Page excerpt:
When used in a WLAN (Wireless Local Area Network) system operating at a frequency band of 5.25 GHz, the conventional microstrip antenna has too high a conductor ohmic loss because of the high operation frequency. In the same case, the conventional dielectric resonator antenna does not have any conductor ohmic loss but has high radiation efficiency, low consumption and a high gain. Therefore, the dielectric resonator antenna is very suitable to be used in such a high frequency band. The conventional dielectric resonator antenna usually uses a material having a permittivity of 20-30 and has a height higher than the microstrip antenna. Sometimes, a dielectric resonator antenna adopts a material having a high permittivity (normally higher than 70) to reduce the size thereof, and more particularly to reduce the height thereof. However, a high permittivity causes a decreased operation bandwidth, which usually cannot meet the requirement of the bandwidth.

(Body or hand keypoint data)

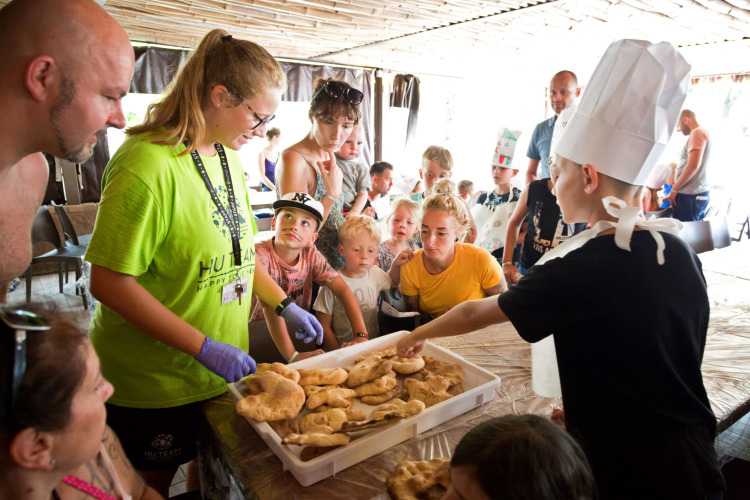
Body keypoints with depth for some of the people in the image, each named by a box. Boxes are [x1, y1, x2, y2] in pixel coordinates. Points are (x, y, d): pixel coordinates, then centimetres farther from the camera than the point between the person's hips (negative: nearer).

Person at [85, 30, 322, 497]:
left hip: (220, 369, 7)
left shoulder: (227, 156, 3)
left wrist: (286, 305, 7)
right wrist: (204, 347, -24)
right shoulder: (148, 164, -24)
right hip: (153, 384, -7)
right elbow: (110, 283, -24)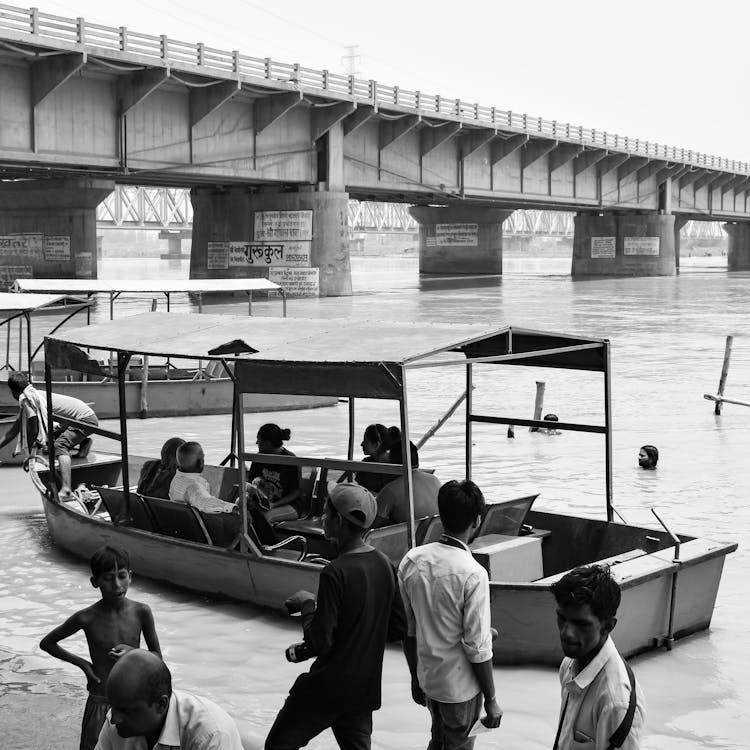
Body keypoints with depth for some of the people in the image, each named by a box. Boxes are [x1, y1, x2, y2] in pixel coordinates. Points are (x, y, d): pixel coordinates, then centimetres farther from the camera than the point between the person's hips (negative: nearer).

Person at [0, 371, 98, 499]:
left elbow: (33, 431, -15)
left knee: (59, 446, -28)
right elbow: (15, 428, 20)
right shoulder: (33, 395, 13)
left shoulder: (26, 398, -14)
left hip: (85, 419, -10)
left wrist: (29, 455, -3)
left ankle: (66, 490, -42)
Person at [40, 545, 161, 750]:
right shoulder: (87, 618, -13)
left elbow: (157, 657, 3)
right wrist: (81, 663, -5)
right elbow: (46, 643, 3)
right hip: (100, 703, -2)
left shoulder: (141, 612, -8)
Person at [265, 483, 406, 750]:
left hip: (327, 688, -7)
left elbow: (319, 643, -20)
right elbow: (398, 629, 8)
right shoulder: (384, 565, 0)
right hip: (366, 688, 7)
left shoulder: (336, 573, -21)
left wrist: (307, 604, -5)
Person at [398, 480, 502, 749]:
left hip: (427, 677, 5)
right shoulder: (473, 575, -25)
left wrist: (415, 677, 14)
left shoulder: (411, 561, -8)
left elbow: (408, 629, 1)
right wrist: (491, 700, -8)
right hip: (461, 686, -5)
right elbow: (477, 648, -20)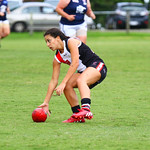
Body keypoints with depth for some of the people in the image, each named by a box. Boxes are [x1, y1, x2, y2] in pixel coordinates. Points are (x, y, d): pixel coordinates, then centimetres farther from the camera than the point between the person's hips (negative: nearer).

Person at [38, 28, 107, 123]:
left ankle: (86, 110, -56)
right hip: (84, 72, 8)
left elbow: (75, 63, -25)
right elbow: (54, 81, 8)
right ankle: (77, 115, -8)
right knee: (67, 86, -14)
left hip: (97, 66, -8)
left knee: (80, 80, -35)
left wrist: (63, 83, -29)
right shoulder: (58, 58, 8)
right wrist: (46, 103, 2)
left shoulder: (71, 42, -14)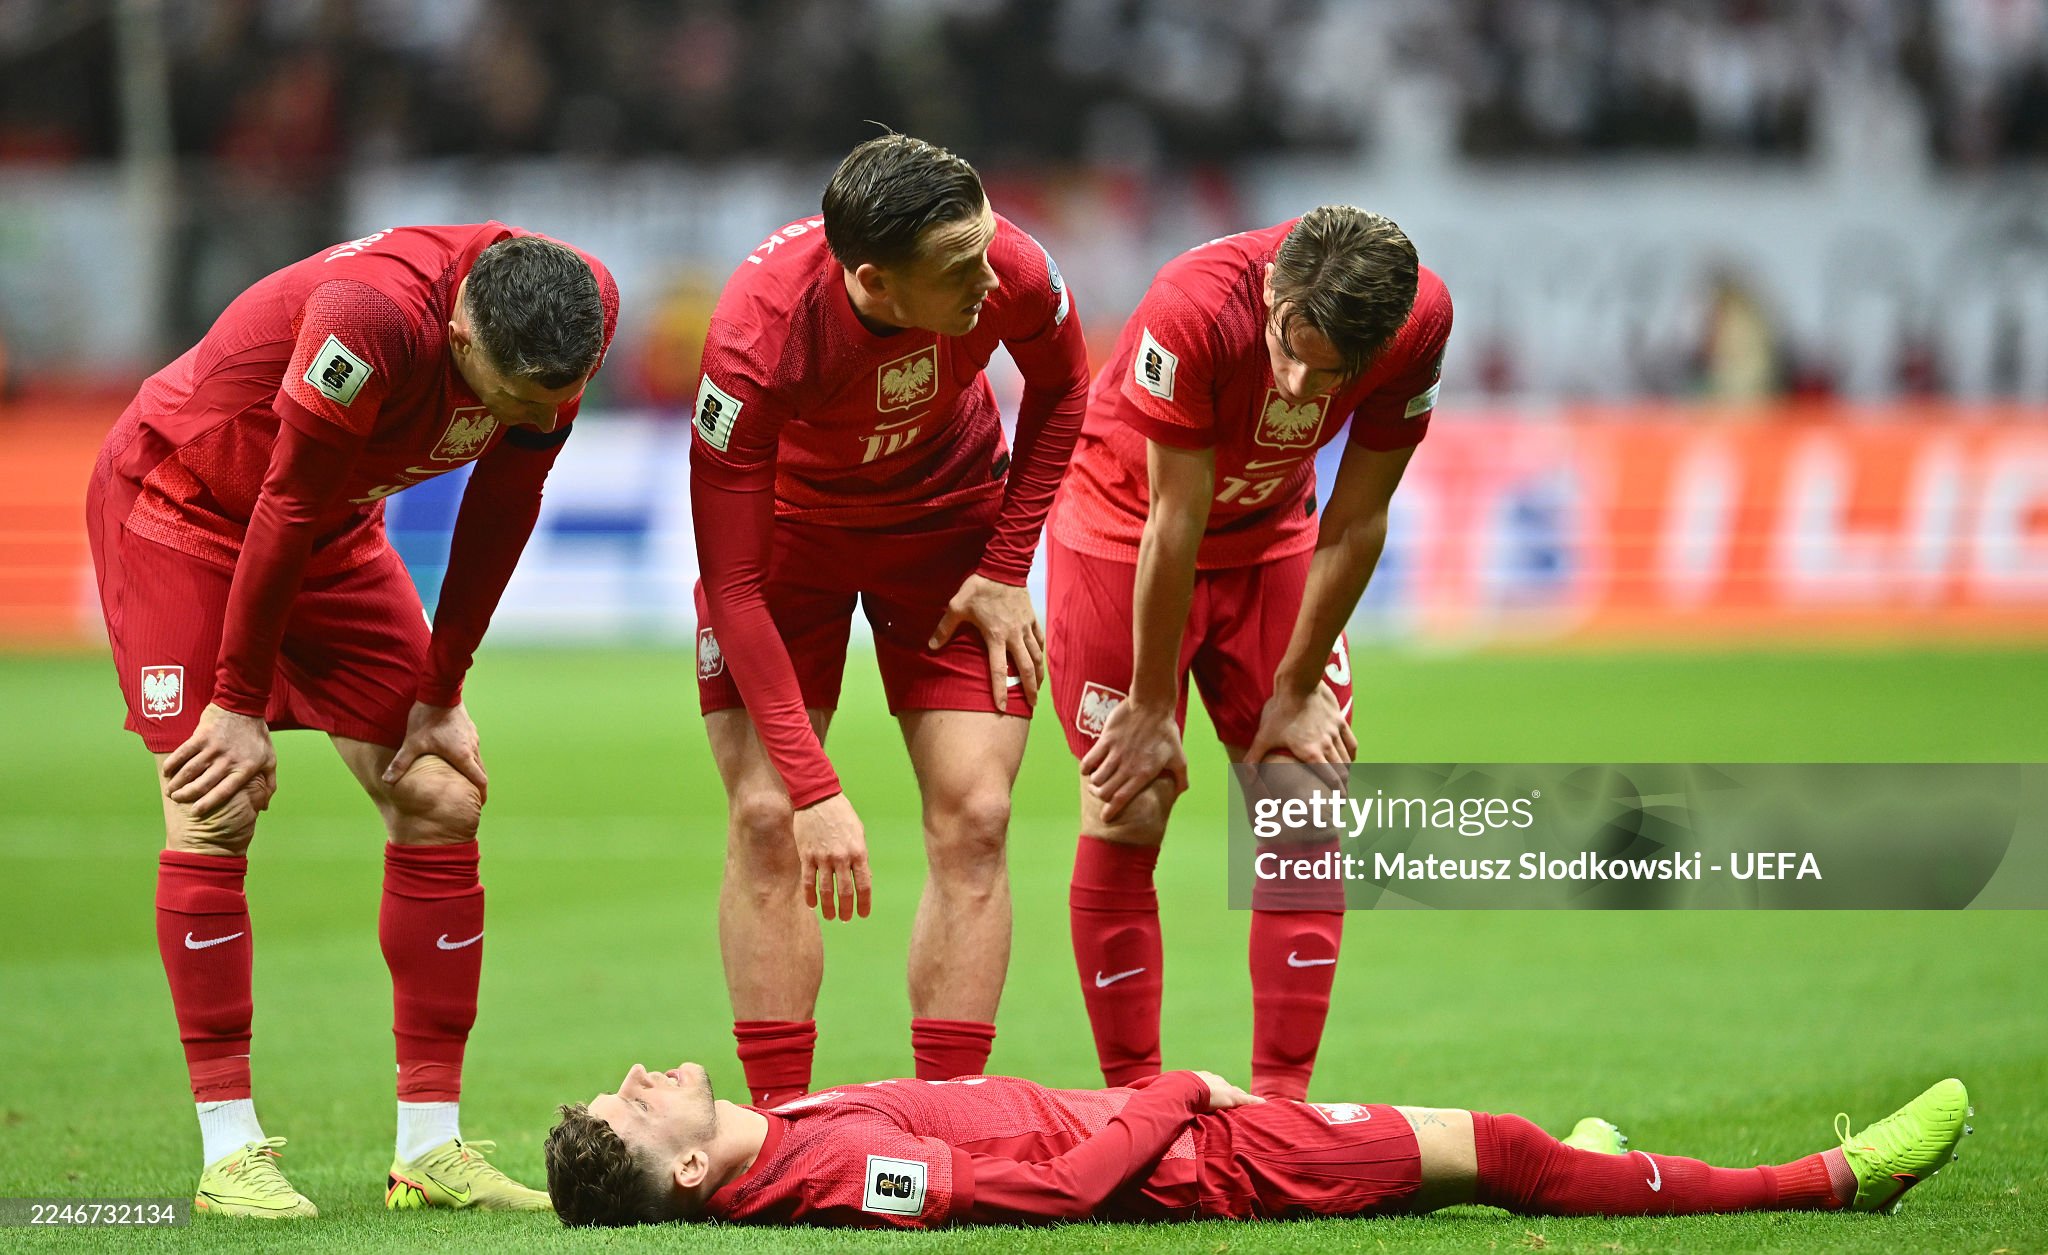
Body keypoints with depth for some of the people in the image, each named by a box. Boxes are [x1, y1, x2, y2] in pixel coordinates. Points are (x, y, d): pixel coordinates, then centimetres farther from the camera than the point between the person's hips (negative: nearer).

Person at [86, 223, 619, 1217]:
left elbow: (501, 507, -5)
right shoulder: (375, 318, -39)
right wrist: (239, 702, -19)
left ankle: (430, 1149, 2)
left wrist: (441, 692, 0)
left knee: (441, 799, -2)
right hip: (179, 502, -7)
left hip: (334, 529, 7)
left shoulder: (575, 310, -19)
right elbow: (286, 508, -28)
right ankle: (229, 1149, -10)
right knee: (215, 812, -15)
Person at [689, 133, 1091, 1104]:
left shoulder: (1012, 273, -30)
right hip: (785, 526, -2)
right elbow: (733, 583, -32)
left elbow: (1061, 390, -3)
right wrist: (814, 787, -35)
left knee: (972, 821, -7)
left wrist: (1006, 570, -8)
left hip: (949, 522, 2)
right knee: (768, 821, -11)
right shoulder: (757, 339, -38)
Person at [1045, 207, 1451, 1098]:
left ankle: (1283, 1101, 0)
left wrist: (1297, 690, -8)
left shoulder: (1420, 322, -25)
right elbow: (1175, 523, -27)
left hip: (1270, 540, 4)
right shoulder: (1195, 312, -36)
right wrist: (1150, 705, -18)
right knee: (1126, 815, -9)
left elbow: (1357, 520, -14)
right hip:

What needs to be done: Quote the entire passage on dielectric resonator antennas word for word. These records come from a different source than the text.

Response:
When used in a WLAN (Wireless Local Area Network) system operating at a frequency band of 5.25 GHz, the conventional microstrip antenna has too high a conductor ohmic loss because of the high operation frequency. In the same case, the conventional dielectric resonator antenna does not have any conductor ohmic loss but has high radiation efficiency, low consumption and a high gain. Therefore, the dielectric resonator antenna is very suitable to be used in such a high frequency band. The conventional dielectric resonator antenna usually uses a material having a permittivity of 20-30 and has a height higher than the microstrip antenna. Sometimes, a dielectric resonator antenna adopts a material having a high permittivity (normally higher than 70) to reduce the size thereof, and more particularly to reduce the height thereof. However, a high permittivity causes a decreased operation bandwidth, which usually cannot meet the requirement of the bandwidth.